Bruno Milanello destaca alguns riscos inerentes de investimento em NFT: Risco do protocolo, o que significa que há um risco do contrato inteligente possuir falhas e/ou da própria blockchain em que foi criada possuir falhas; Risco reputacional: é muito importante lembrar que os NFTs refletem ideias, comunidades, marcas e momentos, portanto qualquer deslize cometido pelos criadores e fundadores do projeto podem implicar em descrédito do mesmo e a consequente perda financeira; Risco de propriedade intelectual, quando um projeto pode não ter os direitos de propriedade para criação de NFTs, o que resulta no banimento dos mesmos ativos nas diversas plataformas de negociação; Risco de execução: é comum que os projetos de NFTs possuam um roadmap bem claro, no entanto, é recomendado ficar em alerta quando se olha um roadmap muito complexo ou extremamente ambicioso.
“É extremamente importante lembrar que os criptoativos são ativos alternativos e ainda muito recentes se comparados a ativos mais tradicionais como moedas e títulos de renda fixa. Dito isso, é preciso ajustar o tamanho do investimento frente ao risco que essa classe reflete”, reforça Milanello sobre o novo mercado que ainda está passando por ajustes de precificação.
Catarina aconselha que quando o investimento for em NFT de arte, o investidor estude e se conecte com a comunidade antes de comprar uma NFT. “Eu vou no Twitter da comunidade para saber porque estão fazendo aquele NFT, saber qual é o valor, se a comunidade está ativa, quais são suas nuances. É preciso muita habilidade para analisar uma arte e saber o valor dela no futuro”.
Qual a diferença entre NFTs e criptomoedas?
Segundo Milanello, ambos pertencem a uma classe maior, a dos criptoativos. As criptomoedas possuem características como a de reserva de valor, instrumento de troca e unidade de conta. Já os NFTs não podem ser substituídos por outro da mesma espécie, mas são instrumentos híbridos e flexíveis, que podem ter algumas funções de moedas, assim como função de utilidade, com acesso a um evento ou metaverso.
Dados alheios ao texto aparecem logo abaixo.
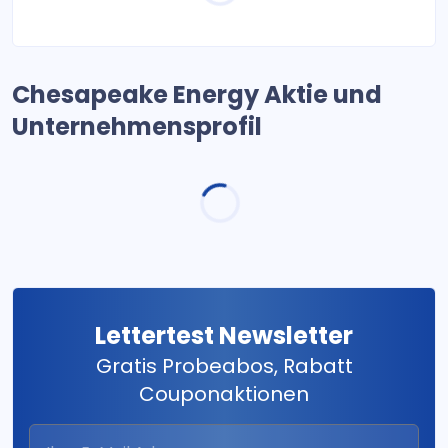
Chesapeake Energy Aktie und
Unternehmensprofil
Lettertest Newsletter
Gratis Probeabos, Rabatt
Couponaktionen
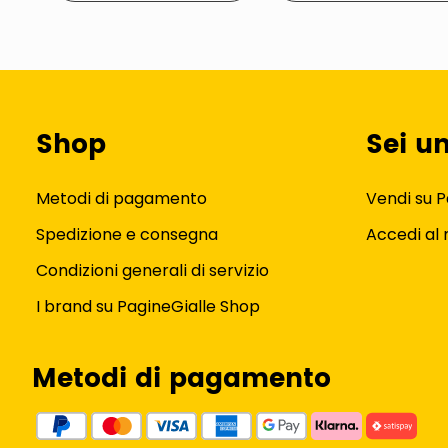
Shop
Sei u
Metodi di pagamento
Vendi su P
Spedizione e consegna
Accedi al
Condizioni generali di servizio
I brand su PagineGialle Shop
Metodi di pagamento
Por que os NFTs vêm ganhando destaque?
Além dos NFTs terem caído na graça dos artistas, na opinião dos especialistas, os tokens não fungíveis são mais fáceis para a pessoa física entender o conceito e a utilidade dessa posse digital, do que o conceito de um novo padrão de moedas, no caso as criptomoedas.
Eles ganham destaque pela facilidade e desburocratização no registro de autenticidade de um determinado “produto”. Apesar das inúmeras questões jurídicas envolvidas e que serão objeto de debate, com o uso do NFT não é mais preciso fazer uso dos órgãos oficiais de registro de marcas e patentes, por exemplo. Os NFTs também “conversam” com os usuários num nível afetivo e prático.
Futuro do NFT
Para Catarina, o futuro dos NFTs é a potência de que tudo possa ser registrado e transitado, desde dados pessoais, conforme a LGPD (Lei Geral de Proteção de Dados Pessoais), até trechos de músicas. “Eu sou fã e vou comprar a parte daquela música que gosto, vou ter direito autoral e vou receber quando ela circular. É a digitalização e o registro de qualquer tipo de coisa. Isso vai se transformar em uma nova forma de economia circular”, finaliza.